Right, that's what I suspected below.  We can't damage large block
support on filesystems just because of this corner case.

> The main problem is that pgoff_t has 4 bytes - chaning it to 8 bytes may 
> fix it - but there may be some hidden places where pgoff is converted to 
> unsigned long - who knows, if they exist or not?

I don't think we want to do that ... it will make struct page fatter and
have knock on impacts in the radix tree code.  To fix this, we need to
make the corner case (i.e. opening large block devices without a
filesystem) bear the pain.  It sort of looks like we want to do a linear
array of mappings of 64TB for the device so the page cache calculations
don't overflow.

> > Are we running into a problems with struct address_space where we've
> > assumed the inode belongs to the file and lvm is doing something where
> > it's the whole device?
> 
> lvm creates a 64TiB device, udev runs blkid on that device and blkid opens 
> the device and gets stuck because of unsigned long overflow.

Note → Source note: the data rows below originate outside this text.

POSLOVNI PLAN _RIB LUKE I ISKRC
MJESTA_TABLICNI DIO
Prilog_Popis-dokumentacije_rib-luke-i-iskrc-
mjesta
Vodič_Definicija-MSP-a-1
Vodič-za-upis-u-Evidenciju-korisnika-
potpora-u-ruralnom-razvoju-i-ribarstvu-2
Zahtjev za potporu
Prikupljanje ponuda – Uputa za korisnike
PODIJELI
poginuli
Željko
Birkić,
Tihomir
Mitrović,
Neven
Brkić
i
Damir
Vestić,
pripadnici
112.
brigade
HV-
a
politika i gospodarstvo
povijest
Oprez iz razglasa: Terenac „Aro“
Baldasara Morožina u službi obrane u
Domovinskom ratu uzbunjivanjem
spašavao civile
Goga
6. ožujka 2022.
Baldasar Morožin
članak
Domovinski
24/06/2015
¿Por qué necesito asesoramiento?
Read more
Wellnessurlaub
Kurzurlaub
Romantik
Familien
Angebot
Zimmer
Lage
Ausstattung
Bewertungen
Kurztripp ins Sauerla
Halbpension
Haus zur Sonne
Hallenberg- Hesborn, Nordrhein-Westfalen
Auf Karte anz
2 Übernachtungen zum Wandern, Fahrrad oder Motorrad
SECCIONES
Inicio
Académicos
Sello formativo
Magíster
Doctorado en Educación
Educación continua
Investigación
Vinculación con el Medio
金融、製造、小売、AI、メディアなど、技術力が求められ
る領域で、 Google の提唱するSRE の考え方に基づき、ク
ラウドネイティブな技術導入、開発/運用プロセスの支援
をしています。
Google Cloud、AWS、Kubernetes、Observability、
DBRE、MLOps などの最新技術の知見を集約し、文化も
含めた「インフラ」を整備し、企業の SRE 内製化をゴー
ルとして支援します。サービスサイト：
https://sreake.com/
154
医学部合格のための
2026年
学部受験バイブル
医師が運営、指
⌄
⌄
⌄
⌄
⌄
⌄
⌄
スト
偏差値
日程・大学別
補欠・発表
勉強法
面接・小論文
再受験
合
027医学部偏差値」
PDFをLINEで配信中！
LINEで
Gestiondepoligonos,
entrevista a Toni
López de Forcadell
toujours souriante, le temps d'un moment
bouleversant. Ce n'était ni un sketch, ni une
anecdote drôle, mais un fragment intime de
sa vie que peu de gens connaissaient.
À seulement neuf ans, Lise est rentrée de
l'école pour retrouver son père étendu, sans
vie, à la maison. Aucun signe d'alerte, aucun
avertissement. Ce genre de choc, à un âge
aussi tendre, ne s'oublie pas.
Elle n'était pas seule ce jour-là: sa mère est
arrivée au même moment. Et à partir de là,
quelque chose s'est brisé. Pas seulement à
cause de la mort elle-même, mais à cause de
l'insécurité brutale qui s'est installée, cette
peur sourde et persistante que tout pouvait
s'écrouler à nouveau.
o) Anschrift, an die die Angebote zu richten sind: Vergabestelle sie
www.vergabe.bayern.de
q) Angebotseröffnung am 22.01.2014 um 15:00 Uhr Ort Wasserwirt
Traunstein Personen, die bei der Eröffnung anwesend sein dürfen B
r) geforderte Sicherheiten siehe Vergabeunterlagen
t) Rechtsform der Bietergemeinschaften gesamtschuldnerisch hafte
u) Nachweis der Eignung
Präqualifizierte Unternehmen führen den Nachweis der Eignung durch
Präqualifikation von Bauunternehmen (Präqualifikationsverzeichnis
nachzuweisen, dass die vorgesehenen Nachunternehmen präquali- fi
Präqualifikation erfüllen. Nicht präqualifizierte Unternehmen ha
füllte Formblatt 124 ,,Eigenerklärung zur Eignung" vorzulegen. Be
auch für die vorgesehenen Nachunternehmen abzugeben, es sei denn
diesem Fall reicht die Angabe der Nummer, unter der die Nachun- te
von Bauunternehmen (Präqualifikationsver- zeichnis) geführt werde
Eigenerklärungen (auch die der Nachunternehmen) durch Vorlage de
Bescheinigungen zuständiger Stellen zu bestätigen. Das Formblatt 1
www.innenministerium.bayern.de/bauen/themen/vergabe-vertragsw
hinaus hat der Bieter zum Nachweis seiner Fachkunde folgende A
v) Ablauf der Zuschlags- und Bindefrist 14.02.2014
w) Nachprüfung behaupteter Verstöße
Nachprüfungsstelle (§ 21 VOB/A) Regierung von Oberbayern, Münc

well a simple open won't cause this ... it must be trying to read the
end of the device for some reason.  But anyway, the way to fix this is
to fix the large block open as a corner case.

> > > > > On 32-bit architectures, we must limit block device size to
> > > > > PAGE_SIZE*(2^32-1).
> > > > 
> > > > So you're saying CONFIG_LBDAF can never work, why?
> > > > 
> > > > James
> > > 
> > > CONFIG_LBDAF works, but it doesn't allow unlimited capacity: on x86, 
> > > without CONFIG_LBDAF, the limit is 2TiB. With CONFIG_LBDAF, the limit is 
> > > 16TiB (4096*2^32).
> > 
> > I don't think the people who did the large block device work expected to
> > gain only 3 bits for all their pain.
> > 
> > James
> 
> One could change it to have three choices:
> 2TiB limit - 32-bit sector_t and 32-bit pgoff_t
> 16TiB limit - 64-bit sector_t and 32-bit pgoff_t
> 32PiB limit - 64-bit sector_t and 64-bit pgoff_t
> 
> Though, we need to know if the people who designed memory management agree 
> with changing pgoff_t to 64 bits.

I don't think we can change the size of pgoff_t ... because it won't
just be that, it will be other problems like the radix tree.

However, you also have to bear in mind that truncating large block
device support to 64TB on 32 bits is a technical ABI break.  Hopefully
it is only technical because I don't know of any current consumer block
device that is 64TB yet, but anyone who'd created a filesystem >64TB
would find it no-longer mounted on 32 bits.